At Camden Catholic High School, where both Camden Catholic and Gloucester Catholic students gathered in the gym, students said they found comfort and inspiration in the talks by Father Hyde and Sister Philomena.
“Oftentimes, as teenagers, when we mess up, we think it’s the end of the world,” and Father Hyde’s words helped “me realize that it’s not,” Gloucester Catholic senior Genevieve Driscoll said. “Knowing that it’s not, we can turn to God, get better and [give] our lives to him.”
As well, the day taught her to “put a little bit more of God in my life, and not let other things take so much precedence.”

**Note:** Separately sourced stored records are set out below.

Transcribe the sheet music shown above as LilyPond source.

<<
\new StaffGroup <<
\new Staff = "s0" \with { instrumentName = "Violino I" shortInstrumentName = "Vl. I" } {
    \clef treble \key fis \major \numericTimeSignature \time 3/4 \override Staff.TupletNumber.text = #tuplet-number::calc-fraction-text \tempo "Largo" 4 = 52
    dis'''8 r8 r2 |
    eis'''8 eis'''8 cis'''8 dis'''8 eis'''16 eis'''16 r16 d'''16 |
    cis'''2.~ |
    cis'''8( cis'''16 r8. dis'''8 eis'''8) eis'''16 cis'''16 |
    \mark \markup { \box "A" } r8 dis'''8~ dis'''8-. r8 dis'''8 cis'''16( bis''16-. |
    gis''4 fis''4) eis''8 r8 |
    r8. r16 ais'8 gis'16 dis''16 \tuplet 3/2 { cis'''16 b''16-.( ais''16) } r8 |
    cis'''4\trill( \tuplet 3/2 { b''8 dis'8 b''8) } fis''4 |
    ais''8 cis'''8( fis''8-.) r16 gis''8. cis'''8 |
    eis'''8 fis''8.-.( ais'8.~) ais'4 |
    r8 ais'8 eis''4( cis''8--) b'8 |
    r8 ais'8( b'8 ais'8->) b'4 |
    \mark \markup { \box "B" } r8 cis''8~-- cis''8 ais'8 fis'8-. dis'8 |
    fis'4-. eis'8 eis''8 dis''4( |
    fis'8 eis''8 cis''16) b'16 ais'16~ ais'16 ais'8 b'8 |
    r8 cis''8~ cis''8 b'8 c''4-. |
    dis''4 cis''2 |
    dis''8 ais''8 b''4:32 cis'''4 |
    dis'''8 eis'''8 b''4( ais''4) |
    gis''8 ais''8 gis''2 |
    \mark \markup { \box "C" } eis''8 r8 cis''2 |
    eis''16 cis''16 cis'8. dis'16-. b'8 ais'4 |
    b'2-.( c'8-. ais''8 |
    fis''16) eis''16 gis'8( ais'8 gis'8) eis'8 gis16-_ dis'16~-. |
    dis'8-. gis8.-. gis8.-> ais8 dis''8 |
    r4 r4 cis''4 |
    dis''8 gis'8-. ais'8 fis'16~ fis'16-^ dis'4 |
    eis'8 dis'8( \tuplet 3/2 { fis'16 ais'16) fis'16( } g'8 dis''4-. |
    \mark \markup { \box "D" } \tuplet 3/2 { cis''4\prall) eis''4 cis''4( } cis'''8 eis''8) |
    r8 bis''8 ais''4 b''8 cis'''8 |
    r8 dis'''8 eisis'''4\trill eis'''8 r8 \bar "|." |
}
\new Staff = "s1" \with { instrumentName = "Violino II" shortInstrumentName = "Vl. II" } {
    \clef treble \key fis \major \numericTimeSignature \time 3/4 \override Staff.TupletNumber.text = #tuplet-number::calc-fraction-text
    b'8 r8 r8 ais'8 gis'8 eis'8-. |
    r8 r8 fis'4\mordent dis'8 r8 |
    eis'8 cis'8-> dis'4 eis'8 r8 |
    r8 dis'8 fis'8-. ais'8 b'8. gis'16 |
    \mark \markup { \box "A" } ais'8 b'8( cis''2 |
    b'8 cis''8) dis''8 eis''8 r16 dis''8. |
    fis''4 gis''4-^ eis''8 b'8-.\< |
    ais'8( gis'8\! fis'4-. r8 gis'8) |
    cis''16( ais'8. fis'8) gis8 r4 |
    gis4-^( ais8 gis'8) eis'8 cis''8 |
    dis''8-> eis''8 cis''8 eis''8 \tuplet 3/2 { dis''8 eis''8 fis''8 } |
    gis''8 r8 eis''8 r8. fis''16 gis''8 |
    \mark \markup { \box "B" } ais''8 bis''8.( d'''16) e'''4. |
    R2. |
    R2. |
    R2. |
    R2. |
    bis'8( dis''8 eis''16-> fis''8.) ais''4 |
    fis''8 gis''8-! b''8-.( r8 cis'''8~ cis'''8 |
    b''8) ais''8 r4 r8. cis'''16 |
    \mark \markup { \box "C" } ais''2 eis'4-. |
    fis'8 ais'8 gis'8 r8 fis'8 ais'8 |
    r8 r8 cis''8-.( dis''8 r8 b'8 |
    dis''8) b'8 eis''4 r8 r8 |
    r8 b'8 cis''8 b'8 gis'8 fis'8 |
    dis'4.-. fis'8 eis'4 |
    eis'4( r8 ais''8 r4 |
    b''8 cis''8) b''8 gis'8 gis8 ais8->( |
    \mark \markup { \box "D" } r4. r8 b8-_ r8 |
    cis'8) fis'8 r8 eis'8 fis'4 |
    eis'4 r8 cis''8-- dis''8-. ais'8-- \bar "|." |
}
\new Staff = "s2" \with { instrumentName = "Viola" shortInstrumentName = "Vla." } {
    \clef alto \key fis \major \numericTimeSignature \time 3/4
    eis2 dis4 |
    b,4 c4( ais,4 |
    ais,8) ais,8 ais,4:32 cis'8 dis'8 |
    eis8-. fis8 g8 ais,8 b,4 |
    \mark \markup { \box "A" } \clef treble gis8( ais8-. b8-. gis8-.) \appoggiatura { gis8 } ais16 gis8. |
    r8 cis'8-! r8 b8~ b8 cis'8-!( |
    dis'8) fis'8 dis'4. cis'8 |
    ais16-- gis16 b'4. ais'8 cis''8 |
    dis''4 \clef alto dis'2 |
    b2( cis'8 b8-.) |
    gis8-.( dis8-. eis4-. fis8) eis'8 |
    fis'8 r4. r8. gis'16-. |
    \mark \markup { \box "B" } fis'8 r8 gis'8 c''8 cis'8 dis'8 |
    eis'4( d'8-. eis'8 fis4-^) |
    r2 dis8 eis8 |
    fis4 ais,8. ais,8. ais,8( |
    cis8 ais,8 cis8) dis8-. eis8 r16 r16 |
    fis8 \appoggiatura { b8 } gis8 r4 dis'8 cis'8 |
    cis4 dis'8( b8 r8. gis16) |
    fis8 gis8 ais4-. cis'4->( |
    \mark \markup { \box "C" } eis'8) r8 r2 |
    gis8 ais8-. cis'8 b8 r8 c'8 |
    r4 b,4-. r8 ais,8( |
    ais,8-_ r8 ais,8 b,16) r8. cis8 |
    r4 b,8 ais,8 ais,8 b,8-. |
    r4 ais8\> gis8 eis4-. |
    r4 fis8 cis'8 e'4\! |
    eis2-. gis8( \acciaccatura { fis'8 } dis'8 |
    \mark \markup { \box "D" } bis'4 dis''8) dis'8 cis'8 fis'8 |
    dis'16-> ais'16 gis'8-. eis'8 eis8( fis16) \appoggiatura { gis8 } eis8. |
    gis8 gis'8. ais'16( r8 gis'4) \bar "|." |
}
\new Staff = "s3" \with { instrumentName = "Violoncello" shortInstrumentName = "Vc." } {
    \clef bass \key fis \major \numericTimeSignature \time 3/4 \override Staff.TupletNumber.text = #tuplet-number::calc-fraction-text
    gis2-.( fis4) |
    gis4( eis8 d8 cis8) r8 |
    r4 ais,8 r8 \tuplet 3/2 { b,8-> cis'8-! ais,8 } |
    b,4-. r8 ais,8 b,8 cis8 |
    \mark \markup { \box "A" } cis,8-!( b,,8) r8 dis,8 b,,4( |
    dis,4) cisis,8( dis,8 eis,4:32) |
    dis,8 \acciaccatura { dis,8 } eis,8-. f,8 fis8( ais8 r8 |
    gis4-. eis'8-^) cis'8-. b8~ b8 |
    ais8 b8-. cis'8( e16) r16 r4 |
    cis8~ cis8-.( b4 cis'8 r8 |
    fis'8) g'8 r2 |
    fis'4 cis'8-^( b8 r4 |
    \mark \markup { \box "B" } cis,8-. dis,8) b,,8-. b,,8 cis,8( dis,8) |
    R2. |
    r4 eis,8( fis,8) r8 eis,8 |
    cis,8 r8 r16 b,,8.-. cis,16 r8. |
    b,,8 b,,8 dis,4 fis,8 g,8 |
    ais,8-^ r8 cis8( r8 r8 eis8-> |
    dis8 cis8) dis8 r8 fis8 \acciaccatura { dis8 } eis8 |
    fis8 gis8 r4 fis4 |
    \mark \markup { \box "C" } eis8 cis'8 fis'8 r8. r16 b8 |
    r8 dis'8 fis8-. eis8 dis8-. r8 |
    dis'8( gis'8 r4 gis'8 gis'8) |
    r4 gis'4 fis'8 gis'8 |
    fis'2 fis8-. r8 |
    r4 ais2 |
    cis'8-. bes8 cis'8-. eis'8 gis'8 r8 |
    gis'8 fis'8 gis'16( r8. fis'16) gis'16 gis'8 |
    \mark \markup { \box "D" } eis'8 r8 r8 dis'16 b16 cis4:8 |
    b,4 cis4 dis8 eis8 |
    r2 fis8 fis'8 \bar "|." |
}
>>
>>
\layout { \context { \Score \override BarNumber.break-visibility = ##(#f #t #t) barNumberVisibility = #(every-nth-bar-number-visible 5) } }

Sister Philomena’s words that “when you don’t feel heard, Jesus hears you, and when you don’t feel seen, Jesus sees you [is] going to stick with me for a long time,” Camden Catholic junior Christian Sawn said.
“Just being in the room with so many others my age, children of God, was impactful on how I see the Eucharist, and how it can provide a different perspective in my life. The day was beneficial,” Sawn said.
Senior Jakob Hansen was among those from Wildwood Catholic Academy who gathered with Holy Spirit High School students in Absecon. He said he could relate to the speakers’ experiences with the Eucharist.
“I felt a connection to their stories,” Hansen said, explaining that he is a Christian, but not Catholic. A couple of months ago, however, Father Cesar Pirateque Serrano, the school’s director of Catholic Identity, brought the Eucharist into the classroom.
“During that time of Adoration, I felt a calling to become Catholic and enter into the love that God provides for you,” he said. “Afterward, I talked to Father Cesar. I told him I felt something in my heart saying that I need to become Catholic – that God is pulling me into the loving embrace of his arms.”
For Holy Spirit senior Sean Finan, Father Hyde’s story “taught me something I had never thought of before” concerning the Eucharist. “He explained that he was not the best kid in school, but when he went to Adoration, his life was changed. The way he saw the world and God completely changed – and that really stuck with me.”